**Extracted material:**
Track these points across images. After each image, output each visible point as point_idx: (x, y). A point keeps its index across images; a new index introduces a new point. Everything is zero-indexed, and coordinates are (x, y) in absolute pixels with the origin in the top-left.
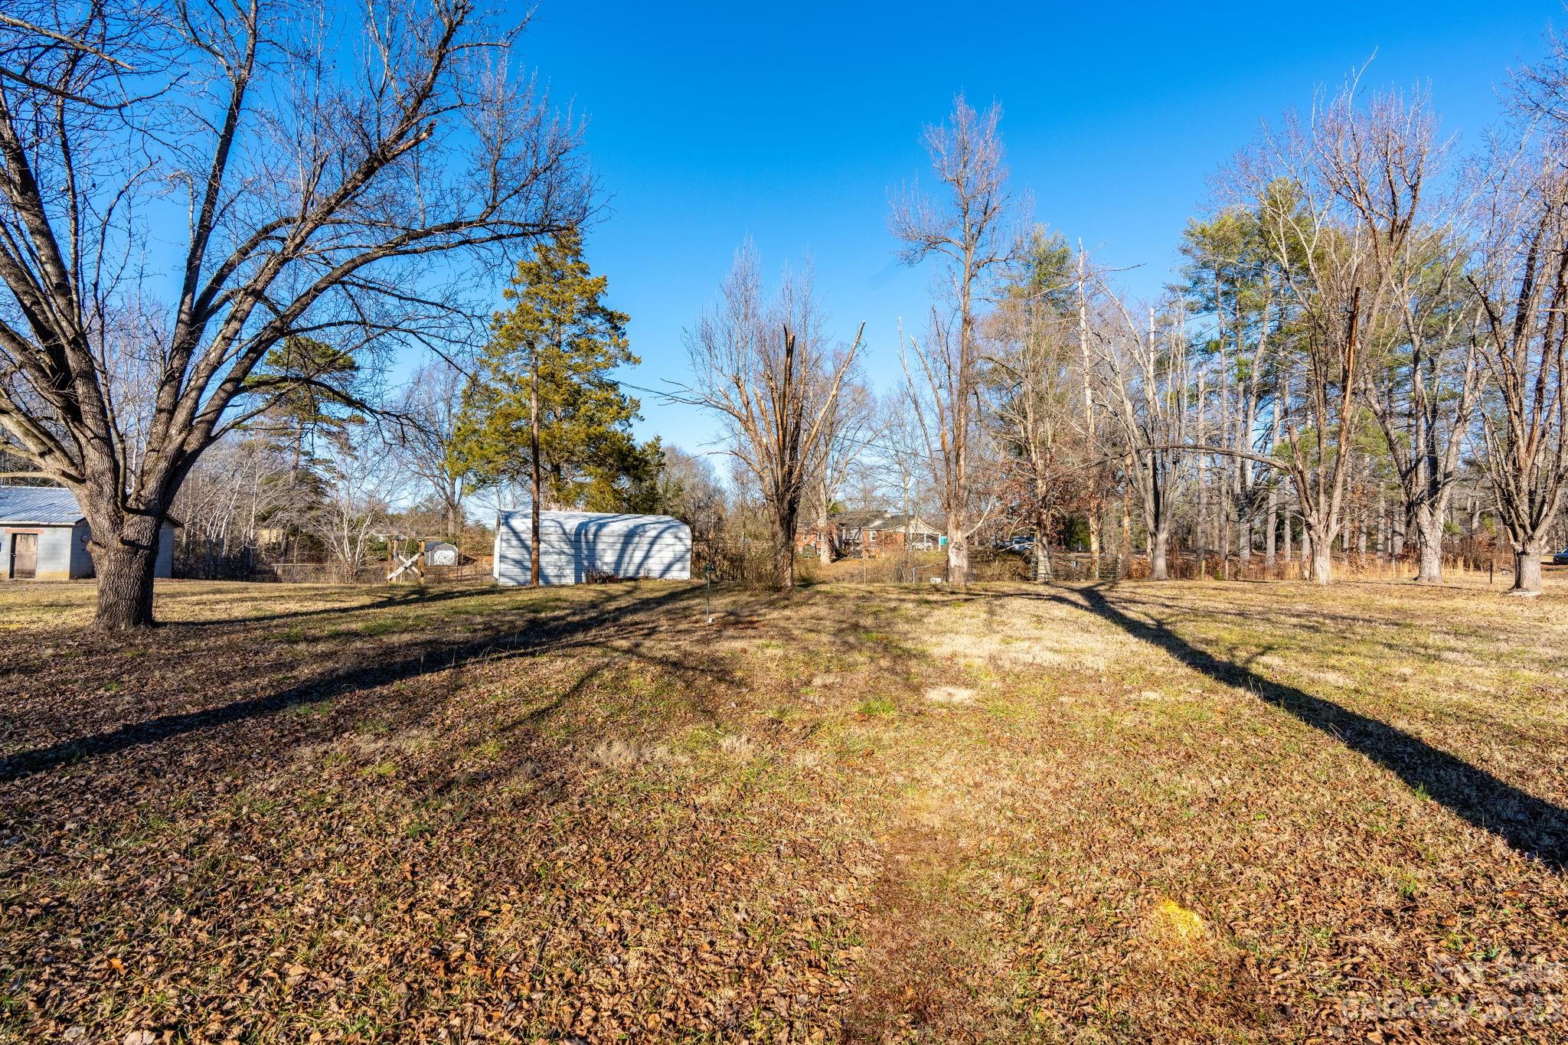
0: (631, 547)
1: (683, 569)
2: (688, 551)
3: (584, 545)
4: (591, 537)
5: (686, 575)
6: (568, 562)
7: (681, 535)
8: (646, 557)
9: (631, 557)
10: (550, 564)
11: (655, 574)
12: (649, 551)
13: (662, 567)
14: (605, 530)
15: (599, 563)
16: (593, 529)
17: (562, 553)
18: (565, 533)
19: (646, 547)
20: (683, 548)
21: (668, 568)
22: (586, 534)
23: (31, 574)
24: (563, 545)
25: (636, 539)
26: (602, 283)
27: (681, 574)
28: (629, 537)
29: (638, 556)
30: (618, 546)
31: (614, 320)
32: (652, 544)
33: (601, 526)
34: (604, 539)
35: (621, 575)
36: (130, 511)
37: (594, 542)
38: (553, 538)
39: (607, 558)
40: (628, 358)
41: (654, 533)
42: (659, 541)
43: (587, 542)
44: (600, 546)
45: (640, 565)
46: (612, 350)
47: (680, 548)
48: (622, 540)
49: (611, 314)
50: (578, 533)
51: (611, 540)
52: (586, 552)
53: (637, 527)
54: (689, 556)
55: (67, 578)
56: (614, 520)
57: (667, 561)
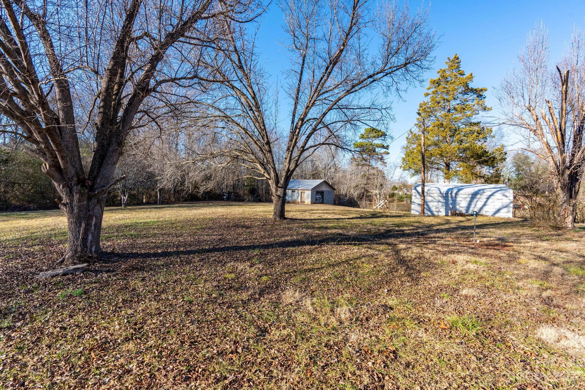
0: (475, 200)
1: (509, 212)
2: (512, 202)
3: (450, 199)
4: (454, 195)
5: (510, 215)
6: (442, 206)
7: (507, 194)
8: (485, 205)
9: (476, 205)
10: (433, 206)
11: (490, 214)
12: (486, 202)
13: (494, 210)
14: (461, 192)
15: (458, 207)
16: (455, 191)
17: (439, 201)
18: (441, 193)
19: (485, 200)
20: (509, 201)
21: (498, 211)
22: (451, 194)
23: (304, 202)
24: (440, 198)
25: (478, 196)
26: (471, 77)
27: (507, 214)
28: (474, 195)
29: (480, 204)
30: (469, 199)
31: (479, 93)
32: (488, 198)
33: (459, 190)
34: (461, 196)
35: (470, 212)
36: (279, 187)
37: (456, 197)
38: (435, 195)
39: (462, 204)
40: (485, 109)
41: (489, 193)
42: (492, 197)
43: (452, 197)
44: (458, 199)
45: (481, 209)
46: (476, 107)
47: (506, 201)
48: (470, 196)
49: (476, 90)
50: (447, 193)
51: (465, 196)
52: (451, 202)
53: (479, 190)
54: (512, 205)
55: (310, 204)
56: (468, 187)
57: (498, 207)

**Task to complete:** Write out every one of the entries above word for word, leaving the pictures out.

**Response to this task:**
Track these points across images. After each image, output each visible point as point_idx: (x, y). A point keeps its index across images; a new index introduces a new point. Everything is zero-indexed, and coordinates are (x, y) in absolute pixels with the origin in the top-left.
0: (631, 547)
1: (683, 569)
2: (688, 551)
3: (584, 545)
4: (591, 537)
5: (686, 575)
6: (568, 562)
7: (681, 535)
8: (646, 557)
9: (631, 557)
10: (550, 564)
11: (655, 574)
12: (649, 551)
13: (662, 567)
14: (605, 530)
15: (599, 563)
16: (593, 529)
17: (562, 553)
18: (565, 533)
19: (646, 547)
20: (683, 548)
21: (668, 568)
22: (586, 534)
23: (31, 574)
24: (563, 545)
25: (636, 539)
26: (602, 283)
27: (681, 574)
28: (629, 537)
29: (638, 556)
30: (618, 546)
31: (614, 320)
32: (652, 544)
33: (601, 526)
34: (604, 539)
35: (621, 575)
36: (130, 511)
37: (594, 542)
38: (553, 538)
39: (607, 558)
40: (628, 358)
41: (654, 533)
42: (659, 541)
43: (587, 542)
44: (600, 546)
45: (640, 565)
46: (612, 350)
47: (680, 548)
48: (622, 540)
49: (611, 314)
50: (578, 533)
51: (611, 540)
52: (586, 552)
53: (637, 527)
54: (689, 556)
55: (67, 578)
56: (614, 520)
57: (667, 561)
0: (475, 200)
1: (509, 212)
2: (512, 202)
3: (450, 199)
4: (454, 195)
5: (510, 215)
6: (442, 206)
7: (507, 194)
8: (485, 205)
9: (476, 205)
10: (433, 206)
11: (490, 214)
12: (486, 202)
13: (494, 210)
14: (461, 192)
15: (458, 207)
16: (455, 191)
17: (439, 201)
18: (441, 193)
19: (485, 200)
20: (509, 201)
21: (498, 211)
22: (451, 194)
23: (304, 202)
24: (440, 198)
25: (478, 196)
26: (471, 77)
27: (507, 214)
28: (474, 195)
29: (480, 204)
30: (469, 199)
31: (479, 93)
32: (488, 198)
33: (459, 190)
34: (461, 196)
35: (470, 212)
36: (279, 187)
37: (456, 197)
38: (435, 195)
39: (462, 204)
40: (485, 109)
41: (489, 193)
42: (492, 197)
43: (452, 197)
44: (458, 199)
45: (481, 209)
46: (476, 107)
47: (506, 201)
48: (470, 196)
49: (476, 90)
50: (447, 193)
51: (465, 196)
52: (451, 202)
53: (479, 190)
54: (512, 205)
55: (310, 204)
56: (468, 187)
57: (498, 207)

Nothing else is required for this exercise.